- [Required work]:
Restate all entries word for word, minus pictures.

- [Transcribed page contents]:
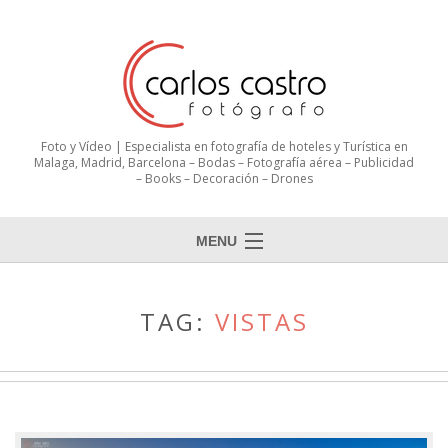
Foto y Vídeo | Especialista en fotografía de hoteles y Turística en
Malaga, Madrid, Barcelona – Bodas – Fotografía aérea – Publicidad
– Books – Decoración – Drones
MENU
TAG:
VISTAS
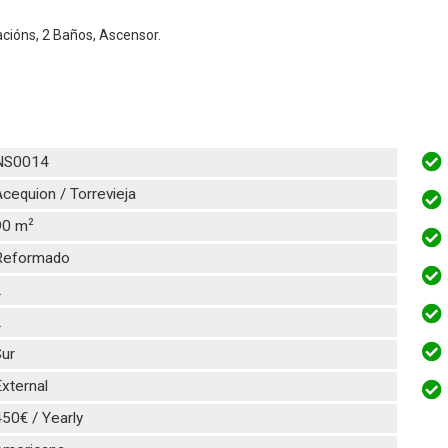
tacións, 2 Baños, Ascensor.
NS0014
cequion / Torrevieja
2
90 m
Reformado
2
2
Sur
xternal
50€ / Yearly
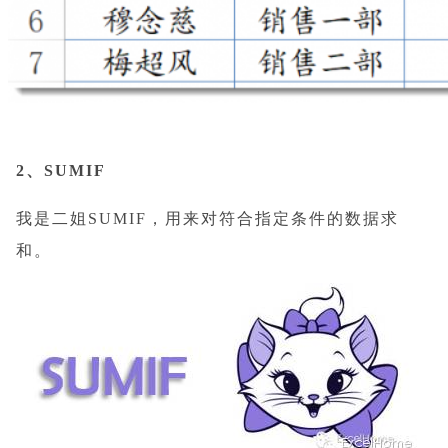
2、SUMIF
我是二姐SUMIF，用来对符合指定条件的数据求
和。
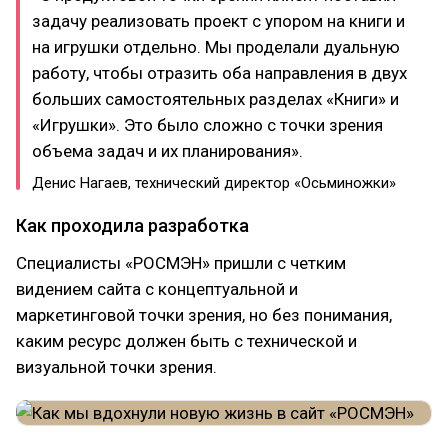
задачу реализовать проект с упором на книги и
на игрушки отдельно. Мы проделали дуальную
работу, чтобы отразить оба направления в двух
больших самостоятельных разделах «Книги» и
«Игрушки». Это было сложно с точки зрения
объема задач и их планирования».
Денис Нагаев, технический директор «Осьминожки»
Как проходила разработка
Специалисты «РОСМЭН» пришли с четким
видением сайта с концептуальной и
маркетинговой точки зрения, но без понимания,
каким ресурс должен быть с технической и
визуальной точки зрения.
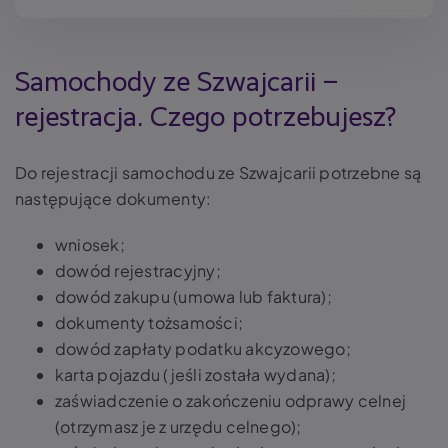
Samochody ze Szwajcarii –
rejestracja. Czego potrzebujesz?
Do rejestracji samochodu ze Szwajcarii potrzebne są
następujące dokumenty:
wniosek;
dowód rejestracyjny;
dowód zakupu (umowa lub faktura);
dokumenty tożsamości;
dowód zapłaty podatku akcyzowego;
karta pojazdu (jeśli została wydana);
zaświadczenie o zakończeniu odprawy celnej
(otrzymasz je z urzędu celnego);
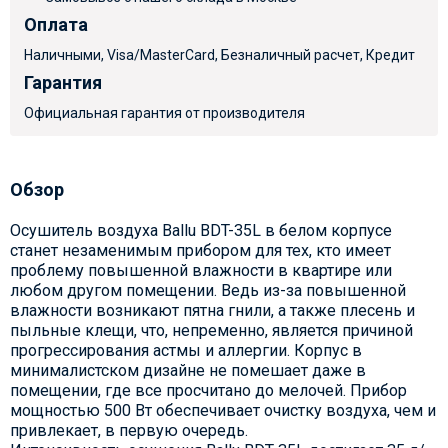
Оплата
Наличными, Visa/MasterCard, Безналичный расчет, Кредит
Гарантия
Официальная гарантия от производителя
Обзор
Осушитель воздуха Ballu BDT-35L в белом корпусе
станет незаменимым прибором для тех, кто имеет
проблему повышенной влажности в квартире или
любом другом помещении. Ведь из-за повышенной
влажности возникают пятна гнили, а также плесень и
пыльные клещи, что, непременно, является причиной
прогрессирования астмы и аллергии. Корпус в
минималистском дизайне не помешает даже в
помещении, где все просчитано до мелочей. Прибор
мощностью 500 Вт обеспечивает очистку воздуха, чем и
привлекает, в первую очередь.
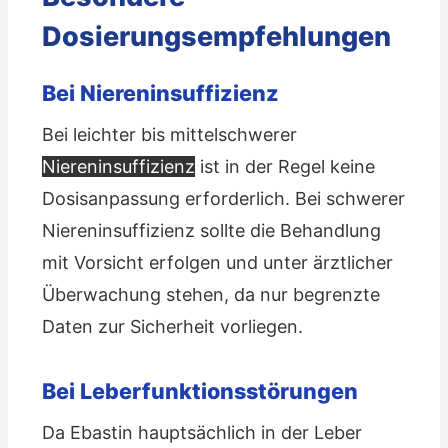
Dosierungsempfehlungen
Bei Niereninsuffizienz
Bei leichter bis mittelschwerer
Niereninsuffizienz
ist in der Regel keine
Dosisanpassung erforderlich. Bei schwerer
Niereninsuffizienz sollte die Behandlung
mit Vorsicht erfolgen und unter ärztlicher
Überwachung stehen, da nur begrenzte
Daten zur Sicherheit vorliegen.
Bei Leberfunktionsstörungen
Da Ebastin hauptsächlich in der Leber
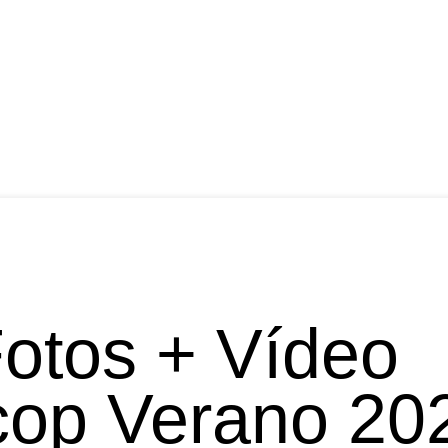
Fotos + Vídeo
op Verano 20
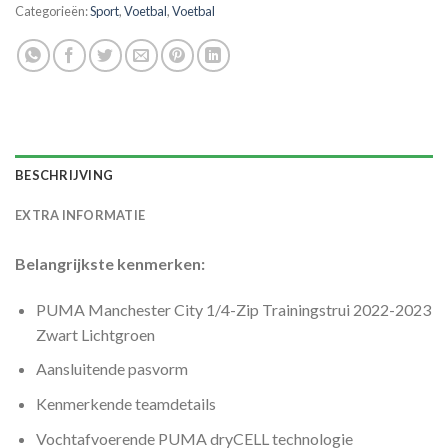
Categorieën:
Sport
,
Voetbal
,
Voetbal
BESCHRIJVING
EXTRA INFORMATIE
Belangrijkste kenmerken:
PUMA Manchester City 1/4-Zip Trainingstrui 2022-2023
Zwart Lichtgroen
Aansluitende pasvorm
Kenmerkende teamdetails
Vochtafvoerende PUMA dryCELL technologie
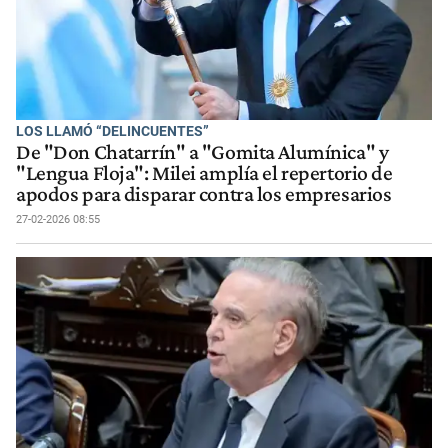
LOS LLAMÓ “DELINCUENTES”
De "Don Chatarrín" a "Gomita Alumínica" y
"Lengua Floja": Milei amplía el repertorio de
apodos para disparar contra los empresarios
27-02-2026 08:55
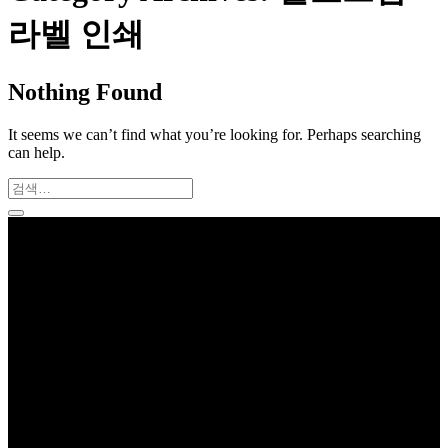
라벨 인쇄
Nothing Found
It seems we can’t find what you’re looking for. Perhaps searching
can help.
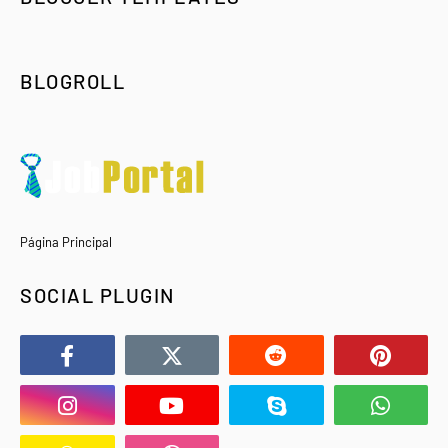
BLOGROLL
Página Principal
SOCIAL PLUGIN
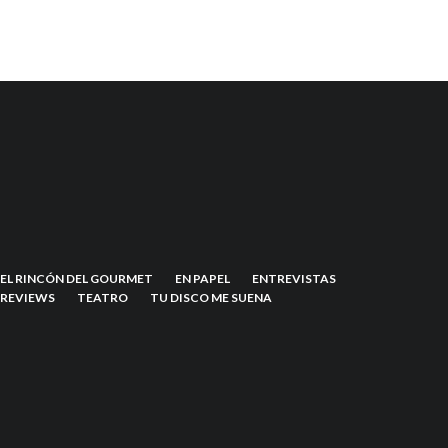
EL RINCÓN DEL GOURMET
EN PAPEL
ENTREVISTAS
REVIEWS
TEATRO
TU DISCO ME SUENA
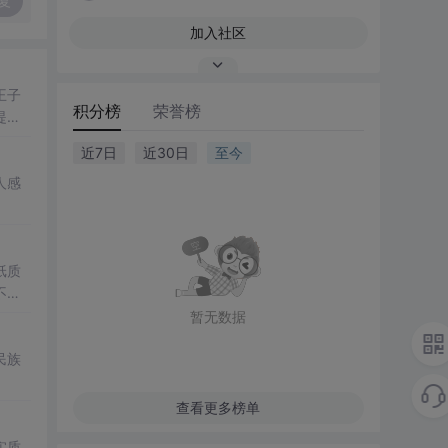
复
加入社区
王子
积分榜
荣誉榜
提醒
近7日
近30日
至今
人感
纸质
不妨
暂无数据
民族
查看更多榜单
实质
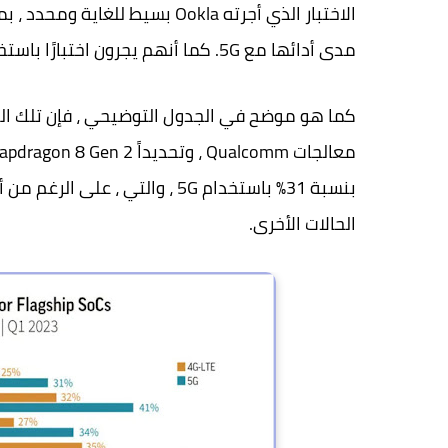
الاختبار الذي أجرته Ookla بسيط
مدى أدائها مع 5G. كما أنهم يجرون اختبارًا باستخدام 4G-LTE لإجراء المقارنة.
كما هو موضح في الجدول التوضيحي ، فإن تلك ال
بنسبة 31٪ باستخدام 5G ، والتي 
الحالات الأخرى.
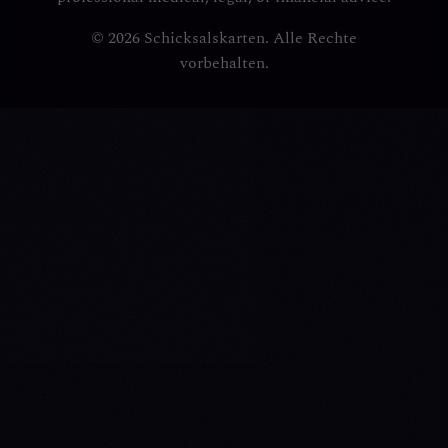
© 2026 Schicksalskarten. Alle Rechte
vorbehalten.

- [Problem solution]:
Foto y Vídeo | Especialista en fotografía de hoteles y Turística en
Malaga, Madrid, Barcelona – Bodas – Fotografía aérea – Publicidad
– Books – Decoración – Drones
MENU
TAG:
VISTAS
tacións, 2 Baños, Ascensor.
NS0014
cequion / Torrevieja
2
90 m
Reformado
2
2
Sur
xternal
50€ / Yearly
2、SUMIF
我是二姐SUMIF，用来对符合指定条件的数据求
和。
задачу реализовать проект с упором на книги и
на игрушки отдельно. Мы проделали дуальную
работу, чтобы отразить оба направления в двух
больших самостоятельных разделах «Книги» и
«Игрушки». Это было сложно с точки зрения
объема задач и их планирования».
Денис Нагаев, технический директор «Осьминожки»
Как проходила разработка
Специалисты «РОСМЭН» пришли с четким
видением сайта с концептуальной и
маркетинговой точки зрения, но без понимания,
каким ресурс должен быть с технической и
визуальной точки зрения.
Samochody ze Szwajcarii –
rejestracja. Czego potrzebujesz?
Do rejestracji samochodu ze Szwajcarii potrzebne są
następujące dokumenty:
wniosek;
dowód rejestracyjny;
dowód zakupu (umowa lub faktura);
dokumenty tożsamości;
dowód zapłaty podatku akcyzowego;
karta pojazdu (jeśli została wydana);
zaświadczenie o zakończeniu odprawy celnej
(otrzymasz je z urzędu celnego);
Оплата
Наличными, Visa/MasterCard, Безналичный расчет, Кредит
Гарантия
Официальная гарантия от производителя
Обзор
Осушитель воздуха Ballu BDT-35L в белом корпусе
станет незаменимым прибором для тех, кто имеет
проблему повышенной влажности в квартире или
любом другом помещении. Ведь из-за повышенной
влажности возникают пятна гнили, а также плесень и
пыльные клещи, что, непременно, является причиной
прогрессирования астмы и аллергии. Корпус в
минималистском дизайне не помешает даже в
помещении, где все просчитано до мелочей. Прибор
мощностью 500 Вт обеспечивает очистку воздуха, чем и
привлекает, в первую очередь.
Dosierungsempfehlungen
Bei Niereninsuffizienz
Bei leichter bis mittelschwerer
Niereninsuffizienz
ist in der Regel keine
Dosisanpassung erforderlich. Bei schwerer
Niereninsuffizienz sollte die Behandlung
mit Vorsicht erfolgen und unter ärztlicher
Überwachung stehen, da nur begrenzte
Daten zur Sicherheit vorliegen.
Bei Leberfunktionsstörungen
Da Ebastin hauptsächlich in der Leber
Fotos + Vídeo
op Verano 20
Categorieën:
Sport
,
Voetbal
,
Voetbal
BESCHRIJVING
EXTRA INFORMATIE
Belangrijkste kenmerken:
PUMA Manchester City 1/4-Zip Trainingstrui 2022-2023
Zwart Lichtgroen
Aansluitende pasvorm
Kenmerkende teamdetails
Vochtafvoerende PUMA dryCELL technologie
LOS LLAMÓ “DELINCUENTES”
De "Don Chatarrín" a "Gomita Alumínica" y
"Lengua Floja": Milei amplía el repertorio de
apodos para disparar contra los empresarios
27-02-2026 08:55
라벨 인쇄
Nothing Found
It seems we can’t find what you’re looking for. Perhaps searching
can help.
BLOGROLL
Página Principal
SOCIAL PLUGIN
EL RINCÓN DEL GOURMET
EN PAPEL
ENTREVISTAS
REVIEWS
TEATRO
TU DISCO ME SUENA
复
加入社区
王子
积分榜
荣誉榜
提醒
近7日
近30日
至今
人感
纸质
不妨
暂无数据
民族
查看更多榜单
实质
الاختبار الذي أجرته Ookla بسيط
مدى أدائها مع 5G. كما أنهم يجرون اختبارًا باستخدام 4G-LTE لإجراء المقارنة.
كما هو موضح في الجدول التوضيحي ، فإن تلك ال
بنسبة 31٪ باستخدام 5G ، والتي 
الحالات الأخرى.
© 2026 Schicksalskarten. Alle Rechte
vorbehalten.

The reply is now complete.